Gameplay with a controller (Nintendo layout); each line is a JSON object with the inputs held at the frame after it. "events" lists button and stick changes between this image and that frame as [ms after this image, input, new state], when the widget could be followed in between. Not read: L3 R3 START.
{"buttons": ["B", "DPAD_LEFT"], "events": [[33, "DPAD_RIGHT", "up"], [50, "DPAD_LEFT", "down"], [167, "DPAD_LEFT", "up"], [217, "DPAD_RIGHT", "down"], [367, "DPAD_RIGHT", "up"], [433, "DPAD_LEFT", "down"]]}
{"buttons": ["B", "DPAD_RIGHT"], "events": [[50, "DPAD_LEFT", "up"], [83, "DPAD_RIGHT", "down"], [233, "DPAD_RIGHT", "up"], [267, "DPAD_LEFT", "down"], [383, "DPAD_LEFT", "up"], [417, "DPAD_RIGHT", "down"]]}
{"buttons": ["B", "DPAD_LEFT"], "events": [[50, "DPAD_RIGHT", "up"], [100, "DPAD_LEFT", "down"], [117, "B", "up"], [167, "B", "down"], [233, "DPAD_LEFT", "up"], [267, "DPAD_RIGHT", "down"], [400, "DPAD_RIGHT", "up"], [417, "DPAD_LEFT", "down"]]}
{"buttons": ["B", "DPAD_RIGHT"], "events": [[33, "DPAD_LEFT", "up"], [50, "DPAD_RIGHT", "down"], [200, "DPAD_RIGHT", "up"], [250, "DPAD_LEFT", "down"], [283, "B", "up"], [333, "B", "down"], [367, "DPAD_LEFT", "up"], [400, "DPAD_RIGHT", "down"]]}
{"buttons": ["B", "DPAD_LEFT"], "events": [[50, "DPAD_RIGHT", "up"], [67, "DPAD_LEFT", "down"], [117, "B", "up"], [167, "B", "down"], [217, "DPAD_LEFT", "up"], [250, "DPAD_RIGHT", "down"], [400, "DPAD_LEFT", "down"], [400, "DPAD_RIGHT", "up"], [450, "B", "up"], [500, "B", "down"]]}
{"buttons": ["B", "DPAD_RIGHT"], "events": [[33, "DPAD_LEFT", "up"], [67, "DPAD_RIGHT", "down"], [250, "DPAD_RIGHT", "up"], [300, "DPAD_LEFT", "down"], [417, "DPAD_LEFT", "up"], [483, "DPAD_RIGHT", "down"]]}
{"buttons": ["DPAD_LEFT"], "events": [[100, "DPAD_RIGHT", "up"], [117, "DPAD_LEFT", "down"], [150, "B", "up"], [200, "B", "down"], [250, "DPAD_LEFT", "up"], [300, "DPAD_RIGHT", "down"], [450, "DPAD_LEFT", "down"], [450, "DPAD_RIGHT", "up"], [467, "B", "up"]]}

───

* PROBLEM TO WORK ON *
Your task is to output all of the data above word for word.

* YOUR RESPONSE *
Gameplay with a controller (Nintendo layout); each line is a JSON object with the inputs held at the frame after it. "events" lists button and stick changes between this image and that frame as [ms after this image, input, new state], when the widget could be followed in between. Not read: L3 R3 START.
{"buttons": ["B", "DPAD_LEFT"], "events": [[33, "DPAD_RIGHT", "up"], [50, "DPAD_LEFT", "down"], [167, "DPAD_LEFT", "up"], [217, "DPAD_RIGHT", "down"], [367, "DPAD_RIGHT", "up"], [433, "DPAD_LEFT", "down"]]}
{"buttons": ["B", "DPAD_RIGHT"], "events": [[50, "DPAD_LEFT", "up"], [83, "DPAD_RIGHT", "down"], [233, "DPAD_RIGHT", "up"], [267, "DPAD_LEFT", "down"], [383, "DPAD_LEFT", "up"], [417, "DPAD_RIGHT", "down"]]}
{"buttons": ["B", "DPAD_LEFT"], "events": [[50, "DPAD_RIGHT", "up"], [100, "DPAD_LEFT", "down"], [117, "B", "up"], [167, "B", "down"], [233, "DPAD_LEFT", "up"], [267, "DPAD_RIGHT", "down"], [400, "DPAD_RIGHT", "up"], [417, "DPAD_LEFT", "down"]]}
{"buttons": ["B", "DPAD_RIGHT"], "events": [[33, "DPAD_LEFT", "up"], [50, "DPAD_RIGHT", "down"], [200, "DPAD_RIGHT", "up"], [250, "DPAD_LEFT", "down"], [283, "B", "up"], [333, "B", "down"], [367, "DPAD_LEFT", "up"], [400, "DPAD_RIGHT", "down"]]}
{"buttons": ["B", "DPAD_LEFT"], "events": [[50, "DPAD_RIGHT", "up"], [67, "DPAD_LEFT", "down"], [117, "B", "up"], [167, "B", "down"], [217, "DPAD_LEFT", "up"], [250, "DPAD_RIGHT", "down"], [400, "DPAD_LEFT", "down"], [400, "DPAD_RIGHT", "up"], [450, "B", "up"], [500, "B", "down"]]}
{"buttons": ["B", "DPAD_RIGHT"], "events": [[33, "DPAD_LEFT", "up"], [67, "DPAD_RIGHT", "down"], [250, "DPAD_RIGHT", "up"], [300, "DPAD_LEFT", "down"], [417, "DPAD_LEFT", "up"], [483, "DPAD_RIGHT", "down"]]}
{"buttons": ["DPAD_LEFT"], "events": [[100, "DPAD_RIGHT", "up"], [117, "DPAD_LEFT", "down"], [150, "B", "up"], [200, "B", "down"], [250, "DPAD_LEFT", "up"], [300, "DPAD_RIGHT", "down"], [450, "DPAD_LEFT", "down"], [450, "DPAD_RIGHT", "up"], [467, "B", "up"]]}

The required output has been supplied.